Bridge-type interface optimization on a dual-semiconductor heterostructure toward high performance overall water splitting

Abstract

Interfacial carrier transportation is a key step in photocatalytic water splitting reaction. Herein, we fabricated a series of Cu₂O@ZnCr-layered double hydroxide (LDH) photocatalysts with tunable interfacial properties, by precise regulation over a covalent-bonding-bridge structure at the heterointerface. The Cu₂O@ZnCr-LDH photocatalyst with an optimized interface exhibits a stoichiometric production of H₂ and O₂ with a generation rate of 3.42 and 1.63 μmol h⁻¹, respectively, without any sacrificial agents or co-catalysts.
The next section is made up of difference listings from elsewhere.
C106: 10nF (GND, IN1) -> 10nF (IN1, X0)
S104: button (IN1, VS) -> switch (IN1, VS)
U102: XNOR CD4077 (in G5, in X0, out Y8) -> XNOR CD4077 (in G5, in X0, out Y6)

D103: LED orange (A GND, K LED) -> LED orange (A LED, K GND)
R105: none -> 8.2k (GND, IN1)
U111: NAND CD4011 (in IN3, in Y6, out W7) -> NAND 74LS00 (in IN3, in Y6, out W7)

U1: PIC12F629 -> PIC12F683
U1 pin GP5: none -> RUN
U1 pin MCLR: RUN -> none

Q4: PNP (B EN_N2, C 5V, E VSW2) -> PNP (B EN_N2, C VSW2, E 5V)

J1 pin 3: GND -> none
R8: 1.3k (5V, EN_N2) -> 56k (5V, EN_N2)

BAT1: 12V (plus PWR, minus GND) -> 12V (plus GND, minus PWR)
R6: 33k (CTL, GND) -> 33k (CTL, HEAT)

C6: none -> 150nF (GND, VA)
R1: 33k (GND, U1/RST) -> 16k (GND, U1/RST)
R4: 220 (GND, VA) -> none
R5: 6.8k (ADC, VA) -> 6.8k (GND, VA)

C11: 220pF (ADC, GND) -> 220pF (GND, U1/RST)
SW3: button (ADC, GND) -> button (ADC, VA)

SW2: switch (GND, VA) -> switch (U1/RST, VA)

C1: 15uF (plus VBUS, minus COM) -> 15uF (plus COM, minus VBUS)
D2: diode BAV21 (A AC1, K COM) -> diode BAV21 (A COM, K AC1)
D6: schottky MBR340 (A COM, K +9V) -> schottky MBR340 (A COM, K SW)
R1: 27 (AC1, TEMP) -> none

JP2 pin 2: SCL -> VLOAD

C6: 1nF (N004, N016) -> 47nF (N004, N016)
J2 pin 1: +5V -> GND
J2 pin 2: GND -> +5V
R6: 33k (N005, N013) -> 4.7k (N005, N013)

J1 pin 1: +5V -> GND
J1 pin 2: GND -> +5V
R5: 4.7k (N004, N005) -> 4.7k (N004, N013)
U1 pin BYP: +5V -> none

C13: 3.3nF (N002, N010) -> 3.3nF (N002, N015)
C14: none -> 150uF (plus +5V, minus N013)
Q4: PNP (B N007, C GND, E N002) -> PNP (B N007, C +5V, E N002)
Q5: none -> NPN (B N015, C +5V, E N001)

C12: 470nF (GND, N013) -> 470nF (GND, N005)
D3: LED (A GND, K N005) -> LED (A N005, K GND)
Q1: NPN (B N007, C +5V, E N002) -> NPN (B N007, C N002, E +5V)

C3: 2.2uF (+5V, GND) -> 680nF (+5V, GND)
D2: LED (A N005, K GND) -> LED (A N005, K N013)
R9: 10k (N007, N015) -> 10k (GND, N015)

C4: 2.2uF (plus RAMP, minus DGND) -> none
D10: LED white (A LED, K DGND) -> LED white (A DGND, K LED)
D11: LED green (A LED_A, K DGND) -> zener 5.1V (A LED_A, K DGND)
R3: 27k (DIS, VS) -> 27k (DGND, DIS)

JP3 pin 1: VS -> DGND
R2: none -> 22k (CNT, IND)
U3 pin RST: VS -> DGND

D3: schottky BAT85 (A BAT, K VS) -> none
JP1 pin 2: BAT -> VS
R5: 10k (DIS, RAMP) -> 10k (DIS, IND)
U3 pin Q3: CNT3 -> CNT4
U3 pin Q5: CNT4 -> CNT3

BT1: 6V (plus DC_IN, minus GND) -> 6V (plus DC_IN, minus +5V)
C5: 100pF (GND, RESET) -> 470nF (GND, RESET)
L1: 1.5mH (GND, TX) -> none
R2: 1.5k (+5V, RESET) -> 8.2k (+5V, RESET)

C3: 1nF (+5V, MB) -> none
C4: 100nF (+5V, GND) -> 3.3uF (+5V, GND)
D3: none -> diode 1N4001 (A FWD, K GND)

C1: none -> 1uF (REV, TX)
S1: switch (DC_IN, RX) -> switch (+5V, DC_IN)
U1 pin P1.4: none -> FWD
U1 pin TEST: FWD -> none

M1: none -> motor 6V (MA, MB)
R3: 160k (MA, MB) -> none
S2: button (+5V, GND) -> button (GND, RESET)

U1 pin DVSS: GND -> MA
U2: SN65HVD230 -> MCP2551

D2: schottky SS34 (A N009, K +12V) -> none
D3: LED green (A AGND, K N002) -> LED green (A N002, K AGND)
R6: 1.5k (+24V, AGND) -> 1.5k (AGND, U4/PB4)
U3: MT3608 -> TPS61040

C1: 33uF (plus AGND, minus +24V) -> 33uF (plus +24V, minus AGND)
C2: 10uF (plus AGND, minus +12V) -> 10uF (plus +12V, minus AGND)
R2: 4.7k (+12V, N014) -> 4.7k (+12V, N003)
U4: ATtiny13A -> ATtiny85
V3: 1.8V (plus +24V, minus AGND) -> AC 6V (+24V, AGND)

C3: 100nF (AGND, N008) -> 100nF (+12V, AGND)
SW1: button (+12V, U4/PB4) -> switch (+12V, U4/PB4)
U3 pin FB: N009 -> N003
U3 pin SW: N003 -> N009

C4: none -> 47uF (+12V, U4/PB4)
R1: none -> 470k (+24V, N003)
This activity is among the highest reported for photocatalysts under the same conditions. By using extended X-ray absorption fine structure (EXAFS) and coincidence Doppler broadening positron annihilation spectroscopy (CDB-PAS), for the first time, we substantiated that a bridge-type bonding at the heterointerface strongly facilitates the interfacial transportation of photo-induced carriers via a Z-scheme route. This provides direct experimental evidence for carrier interfacial transportation, beyond previously reported theoretical predictions and simulations. It is expected that this modulation and optimization over the heterostructure interface can be extended to other dual-semiconductor photocatalysts with high performance.